Her hands fell from her face; for a moment her eyes sought his.
"Then—then it is true!" she said faintly.
"Yes. I can't tell you a lie about it—it is true. I did—did love her. I was—engaged to her; but it's all over. I swear to you that it's all over and done with. I'll never see her again—I'll be so good to you." She hardly seemed to hear.
"Then you never really loved me?" she asked after a moment. "It wasn't because—because you loved me?"
"N-no." He got to his feet again; he strode up and down the room agitatedly. He had spoken truly enough when he said that he would have given his soul to undo these last few moments.
Presently he came back to where she sat—this poor little wife of his.
"Forgive me, dear," he said, very humbly. "I—I ask your pardon on my knees—and—it isn't too late; we've got all our lives before us. We'll go right away somewhere—you and I—out of London. We'll never come back."
She echoed his words painfully.
"You and I? I—I can't go anywhere—ever—with you—now!"
He broke into anger.
"You're talking utter nonsense; you must be mad. You've married me—you're my wife. You'll have to come with me—to do as I tell you. I—oh, confound it——!" He broke off, realising how dictatorial his voice had grown. He paced away from her again, and again came back.
"Look at me, Christine." She raised her eyes obediently. The hot blood rushed to Jimmy's face. He wondered if It were only his fancy, or if there were really scorn in their soft brownness. He tried to speak, but broke off. Christine rose to her feet; she passed the pink letter as if she had not seen it; she walked to the door.
"Where are you going?" asked Jimmy sharply.
She looked back at him. "I don't know. I—oh, please leave me alone," she added piteously as he would have followed her.
He let her go then; he waited till the door had shut, then he snatched up Cynthia's letter once again, and read it through.

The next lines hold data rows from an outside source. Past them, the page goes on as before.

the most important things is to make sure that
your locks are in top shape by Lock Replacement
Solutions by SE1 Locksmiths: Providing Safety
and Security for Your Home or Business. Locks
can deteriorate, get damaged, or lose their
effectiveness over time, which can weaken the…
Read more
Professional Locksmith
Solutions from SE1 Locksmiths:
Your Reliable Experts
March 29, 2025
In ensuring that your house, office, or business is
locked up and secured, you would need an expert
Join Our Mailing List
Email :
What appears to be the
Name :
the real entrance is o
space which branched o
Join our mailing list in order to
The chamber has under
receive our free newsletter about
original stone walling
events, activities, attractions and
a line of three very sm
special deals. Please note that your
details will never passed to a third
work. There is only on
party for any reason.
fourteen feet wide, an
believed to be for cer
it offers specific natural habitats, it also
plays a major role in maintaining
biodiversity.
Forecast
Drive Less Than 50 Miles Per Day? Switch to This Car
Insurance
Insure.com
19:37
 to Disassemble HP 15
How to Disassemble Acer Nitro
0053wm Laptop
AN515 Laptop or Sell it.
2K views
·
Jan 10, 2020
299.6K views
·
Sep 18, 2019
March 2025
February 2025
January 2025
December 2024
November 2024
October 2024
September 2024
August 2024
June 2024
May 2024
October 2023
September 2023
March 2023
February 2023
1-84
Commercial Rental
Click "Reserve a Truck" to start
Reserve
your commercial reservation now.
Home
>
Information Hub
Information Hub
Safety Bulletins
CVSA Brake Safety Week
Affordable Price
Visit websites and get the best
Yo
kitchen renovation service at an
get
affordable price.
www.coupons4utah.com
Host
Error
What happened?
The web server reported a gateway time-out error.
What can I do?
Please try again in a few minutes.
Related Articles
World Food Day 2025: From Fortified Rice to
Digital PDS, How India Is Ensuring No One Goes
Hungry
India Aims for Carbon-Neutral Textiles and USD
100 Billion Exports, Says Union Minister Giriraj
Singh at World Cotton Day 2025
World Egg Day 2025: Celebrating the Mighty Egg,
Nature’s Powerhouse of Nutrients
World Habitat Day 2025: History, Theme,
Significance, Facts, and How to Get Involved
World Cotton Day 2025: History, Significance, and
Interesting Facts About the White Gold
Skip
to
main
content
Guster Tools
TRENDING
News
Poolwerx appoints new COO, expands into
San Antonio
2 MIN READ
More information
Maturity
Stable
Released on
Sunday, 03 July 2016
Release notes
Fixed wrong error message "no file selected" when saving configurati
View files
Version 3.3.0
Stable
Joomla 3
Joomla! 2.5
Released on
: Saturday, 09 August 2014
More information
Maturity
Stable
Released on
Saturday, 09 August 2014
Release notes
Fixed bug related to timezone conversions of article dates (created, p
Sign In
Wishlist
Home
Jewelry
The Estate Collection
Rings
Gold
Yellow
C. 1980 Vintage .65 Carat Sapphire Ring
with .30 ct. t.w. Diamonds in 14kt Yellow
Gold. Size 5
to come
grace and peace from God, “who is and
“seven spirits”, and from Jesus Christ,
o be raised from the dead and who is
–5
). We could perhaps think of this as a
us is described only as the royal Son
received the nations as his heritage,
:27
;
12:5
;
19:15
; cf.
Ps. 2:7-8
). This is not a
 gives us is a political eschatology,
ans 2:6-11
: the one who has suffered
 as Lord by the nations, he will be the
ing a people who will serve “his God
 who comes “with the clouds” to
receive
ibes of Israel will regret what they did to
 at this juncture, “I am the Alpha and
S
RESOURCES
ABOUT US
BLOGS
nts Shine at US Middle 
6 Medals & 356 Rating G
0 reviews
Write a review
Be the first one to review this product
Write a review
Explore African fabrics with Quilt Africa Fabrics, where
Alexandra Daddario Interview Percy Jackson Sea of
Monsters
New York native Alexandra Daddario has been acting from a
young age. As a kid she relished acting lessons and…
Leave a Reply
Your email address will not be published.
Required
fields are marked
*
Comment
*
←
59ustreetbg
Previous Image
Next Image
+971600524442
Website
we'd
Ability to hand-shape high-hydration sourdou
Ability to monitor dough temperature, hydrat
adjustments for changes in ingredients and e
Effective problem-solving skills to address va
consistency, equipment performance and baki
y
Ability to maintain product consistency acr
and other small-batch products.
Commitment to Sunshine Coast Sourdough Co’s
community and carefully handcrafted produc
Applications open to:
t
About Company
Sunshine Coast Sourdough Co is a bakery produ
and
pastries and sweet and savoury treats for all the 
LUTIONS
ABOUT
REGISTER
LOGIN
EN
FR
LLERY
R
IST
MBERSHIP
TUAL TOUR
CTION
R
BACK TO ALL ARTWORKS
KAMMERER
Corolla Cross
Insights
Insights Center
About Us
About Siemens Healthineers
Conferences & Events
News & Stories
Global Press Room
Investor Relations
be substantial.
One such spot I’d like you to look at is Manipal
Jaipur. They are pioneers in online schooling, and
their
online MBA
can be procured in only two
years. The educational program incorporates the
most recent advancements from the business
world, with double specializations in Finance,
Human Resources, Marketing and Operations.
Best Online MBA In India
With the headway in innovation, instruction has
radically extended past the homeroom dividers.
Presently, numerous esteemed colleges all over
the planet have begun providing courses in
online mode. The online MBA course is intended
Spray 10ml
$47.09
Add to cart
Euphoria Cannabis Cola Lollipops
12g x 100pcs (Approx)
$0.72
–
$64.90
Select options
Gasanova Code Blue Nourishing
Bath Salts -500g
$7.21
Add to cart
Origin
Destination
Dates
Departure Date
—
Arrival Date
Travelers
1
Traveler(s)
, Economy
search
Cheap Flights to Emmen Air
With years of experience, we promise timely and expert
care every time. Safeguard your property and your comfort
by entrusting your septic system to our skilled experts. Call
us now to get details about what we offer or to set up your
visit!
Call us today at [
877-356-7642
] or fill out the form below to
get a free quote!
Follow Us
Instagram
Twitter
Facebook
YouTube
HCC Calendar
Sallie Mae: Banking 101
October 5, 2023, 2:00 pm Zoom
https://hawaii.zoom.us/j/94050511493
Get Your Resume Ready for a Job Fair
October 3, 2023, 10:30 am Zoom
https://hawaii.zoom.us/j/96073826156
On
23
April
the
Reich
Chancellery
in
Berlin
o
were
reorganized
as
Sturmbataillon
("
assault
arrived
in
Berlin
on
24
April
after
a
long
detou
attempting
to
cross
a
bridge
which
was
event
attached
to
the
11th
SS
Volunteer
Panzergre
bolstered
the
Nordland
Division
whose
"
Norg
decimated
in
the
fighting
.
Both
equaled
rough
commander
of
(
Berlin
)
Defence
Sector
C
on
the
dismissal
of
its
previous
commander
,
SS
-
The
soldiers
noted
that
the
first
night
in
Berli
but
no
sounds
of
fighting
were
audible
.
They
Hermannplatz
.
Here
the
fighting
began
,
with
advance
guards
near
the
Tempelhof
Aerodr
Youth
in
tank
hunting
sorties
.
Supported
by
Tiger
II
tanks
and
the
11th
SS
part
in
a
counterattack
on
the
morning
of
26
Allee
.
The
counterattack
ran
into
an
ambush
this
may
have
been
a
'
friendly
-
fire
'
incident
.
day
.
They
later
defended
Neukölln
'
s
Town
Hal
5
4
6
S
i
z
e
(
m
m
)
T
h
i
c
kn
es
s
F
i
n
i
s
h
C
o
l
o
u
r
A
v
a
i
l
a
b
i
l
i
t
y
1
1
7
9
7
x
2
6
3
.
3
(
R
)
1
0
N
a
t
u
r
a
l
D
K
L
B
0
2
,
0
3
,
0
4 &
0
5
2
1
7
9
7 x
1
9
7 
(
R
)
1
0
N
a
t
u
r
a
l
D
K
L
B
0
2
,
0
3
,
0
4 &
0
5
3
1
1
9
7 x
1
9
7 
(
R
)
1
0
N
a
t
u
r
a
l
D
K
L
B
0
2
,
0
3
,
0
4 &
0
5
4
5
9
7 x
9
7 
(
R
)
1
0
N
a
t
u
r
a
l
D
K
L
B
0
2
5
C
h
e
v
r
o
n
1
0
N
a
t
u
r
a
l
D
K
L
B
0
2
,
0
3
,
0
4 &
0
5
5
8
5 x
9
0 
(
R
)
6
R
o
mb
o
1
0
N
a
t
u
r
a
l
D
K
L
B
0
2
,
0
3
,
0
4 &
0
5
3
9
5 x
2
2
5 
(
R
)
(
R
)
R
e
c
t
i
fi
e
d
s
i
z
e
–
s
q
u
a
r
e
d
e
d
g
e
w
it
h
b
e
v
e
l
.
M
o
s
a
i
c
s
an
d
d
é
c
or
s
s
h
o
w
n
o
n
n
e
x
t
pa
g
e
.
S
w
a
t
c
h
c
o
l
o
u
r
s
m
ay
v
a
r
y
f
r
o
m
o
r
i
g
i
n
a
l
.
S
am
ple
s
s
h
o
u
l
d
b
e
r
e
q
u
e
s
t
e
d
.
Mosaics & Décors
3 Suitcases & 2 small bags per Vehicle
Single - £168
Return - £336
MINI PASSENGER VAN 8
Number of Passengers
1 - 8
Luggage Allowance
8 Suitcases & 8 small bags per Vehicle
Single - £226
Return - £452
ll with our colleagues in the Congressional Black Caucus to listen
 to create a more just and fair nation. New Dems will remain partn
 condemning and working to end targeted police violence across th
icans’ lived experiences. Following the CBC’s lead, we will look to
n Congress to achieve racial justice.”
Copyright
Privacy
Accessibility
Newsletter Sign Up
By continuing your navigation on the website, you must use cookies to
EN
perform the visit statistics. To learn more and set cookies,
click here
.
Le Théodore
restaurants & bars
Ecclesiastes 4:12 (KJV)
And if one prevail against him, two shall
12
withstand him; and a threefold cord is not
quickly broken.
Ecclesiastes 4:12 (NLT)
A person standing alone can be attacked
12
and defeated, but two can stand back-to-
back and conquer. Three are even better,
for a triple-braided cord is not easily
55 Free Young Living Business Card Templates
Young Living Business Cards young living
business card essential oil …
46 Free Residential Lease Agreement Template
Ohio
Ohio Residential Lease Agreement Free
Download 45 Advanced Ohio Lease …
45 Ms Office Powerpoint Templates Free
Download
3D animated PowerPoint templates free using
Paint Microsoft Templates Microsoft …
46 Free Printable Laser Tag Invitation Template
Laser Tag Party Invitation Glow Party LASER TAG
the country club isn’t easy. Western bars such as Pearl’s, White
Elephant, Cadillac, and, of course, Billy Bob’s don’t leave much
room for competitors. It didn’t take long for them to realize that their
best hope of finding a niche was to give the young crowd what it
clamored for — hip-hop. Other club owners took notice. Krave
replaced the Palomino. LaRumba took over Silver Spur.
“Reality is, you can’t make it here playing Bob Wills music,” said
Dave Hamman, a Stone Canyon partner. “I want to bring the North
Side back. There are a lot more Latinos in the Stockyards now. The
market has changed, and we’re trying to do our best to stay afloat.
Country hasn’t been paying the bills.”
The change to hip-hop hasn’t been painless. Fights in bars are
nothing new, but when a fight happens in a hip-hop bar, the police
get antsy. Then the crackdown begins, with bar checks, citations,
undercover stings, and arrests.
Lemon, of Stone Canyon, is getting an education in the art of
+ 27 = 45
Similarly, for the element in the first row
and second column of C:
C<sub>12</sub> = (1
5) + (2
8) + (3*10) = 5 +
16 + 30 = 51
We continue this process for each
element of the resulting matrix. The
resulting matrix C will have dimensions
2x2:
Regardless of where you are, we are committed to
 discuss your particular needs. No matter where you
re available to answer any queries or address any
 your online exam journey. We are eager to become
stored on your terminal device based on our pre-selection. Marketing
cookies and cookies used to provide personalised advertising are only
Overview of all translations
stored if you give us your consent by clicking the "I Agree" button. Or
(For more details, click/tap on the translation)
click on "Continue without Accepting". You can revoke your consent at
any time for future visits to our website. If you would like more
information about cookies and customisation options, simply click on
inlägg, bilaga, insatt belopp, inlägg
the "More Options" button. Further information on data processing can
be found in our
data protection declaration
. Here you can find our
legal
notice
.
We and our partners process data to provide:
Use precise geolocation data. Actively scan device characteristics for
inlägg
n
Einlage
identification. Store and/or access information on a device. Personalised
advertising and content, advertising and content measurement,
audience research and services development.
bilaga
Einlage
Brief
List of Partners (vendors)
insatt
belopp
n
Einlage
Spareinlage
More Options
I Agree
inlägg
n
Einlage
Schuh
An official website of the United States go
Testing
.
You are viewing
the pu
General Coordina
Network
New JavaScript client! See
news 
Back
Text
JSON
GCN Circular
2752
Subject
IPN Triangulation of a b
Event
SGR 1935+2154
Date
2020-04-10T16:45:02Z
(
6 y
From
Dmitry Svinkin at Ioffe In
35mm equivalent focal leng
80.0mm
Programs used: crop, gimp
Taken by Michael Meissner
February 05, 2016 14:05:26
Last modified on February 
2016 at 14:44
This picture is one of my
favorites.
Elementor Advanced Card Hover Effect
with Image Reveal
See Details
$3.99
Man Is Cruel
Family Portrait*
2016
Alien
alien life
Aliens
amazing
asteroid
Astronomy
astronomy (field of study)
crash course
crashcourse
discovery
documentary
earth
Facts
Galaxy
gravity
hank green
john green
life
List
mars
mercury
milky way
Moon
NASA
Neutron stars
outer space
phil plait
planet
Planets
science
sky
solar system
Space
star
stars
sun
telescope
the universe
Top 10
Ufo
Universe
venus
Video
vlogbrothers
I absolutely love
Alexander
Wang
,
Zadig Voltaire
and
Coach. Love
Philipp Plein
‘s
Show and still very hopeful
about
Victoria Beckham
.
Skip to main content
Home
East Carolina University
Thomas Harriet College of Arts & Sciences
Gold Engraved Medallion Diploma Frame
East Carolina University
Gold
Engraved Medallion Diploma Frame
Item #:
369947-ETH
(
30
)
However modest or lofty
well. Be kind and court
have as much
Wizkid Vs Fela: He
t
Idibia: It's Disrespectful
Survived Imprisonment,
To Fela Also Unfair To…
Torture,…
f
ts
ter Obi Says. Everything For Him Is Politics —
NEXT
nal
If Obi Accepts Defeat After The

It was an abominable thing to have done, he told himself—abominable; and yet, as he read the skilfully penned words, his vain man's heart beat a little faster at the knowledge that she still loved him, this woman who had thrown him over so heartlessly; she still loved him, though it was too late. The faint scent of the lilies which her note-paper always carried brought back the memory of her with painful vividness. Before he was conscious of it, Jimmy had lifted the letter to his lips.
He flung it from him immediately in honest disgust; he despised himself because he could not forget her; he tried to imagine what Christine must be thinking—be suffering. With sudden impulse he tore open the door; he went across to her room—their room; he tried the handle softly. It was locked.
"Christine!" But there was no answer. He called again: "Christine!"
And now he heard her voice.
"Go away; please go away." An angry flush dyed his face. After all, she was his wife; it was absurd to make this fuss. After all, everything had happened before he proposed to her; it was all over and done with. It was her duty to overlook the past.
He listened a moment; he wondered if anyone would hear if he ordered her to let him in—if he threatened to break the door down.
He could hear her crying now; hear the deep, pitiful sobs that must be shaking her whole slender body.
"Christine!" But there was nothing very masterful in the way he spoke her name; his voice only sounded very shamed and humiliated as, after waiting a vain moment for her reply, he turned and went slowly away.